++++ Records ++++

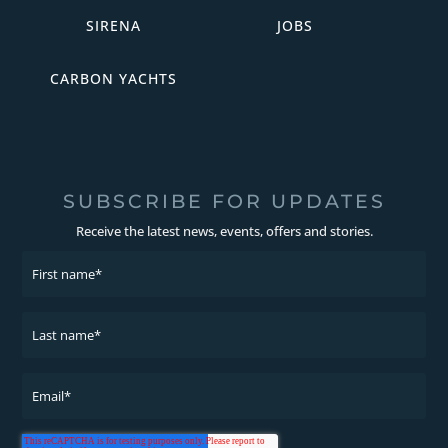
SIRENA
JOBS
CARBON YACHTS
SUBSCRIBE FOR UPDATES
Receive the latest news, events, offers and stories.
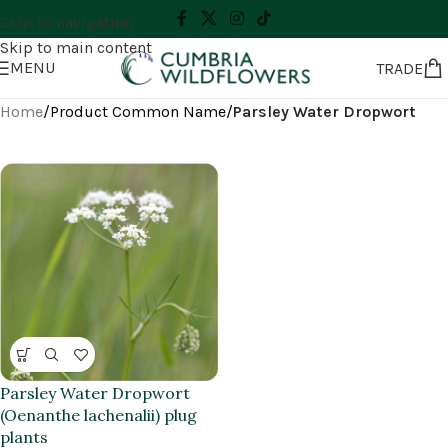
Skip to navigation
Skip to main content
MENU
TRADE
Home
/
Product Common Name
/
Parsley Water Dropwort
Parsley Water Dropwort
(Oenanthe lachenalii) plug
plants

++++

▶ Task details
Give back, word for word, only the lines from the one containing "Product Common Name" through the closing line of the entries.

▶ Result below
Product Common Name
/
Parsley Water Dropwort
Parsley Water Dropwort
(Oenanthe lachenalii) plug
plants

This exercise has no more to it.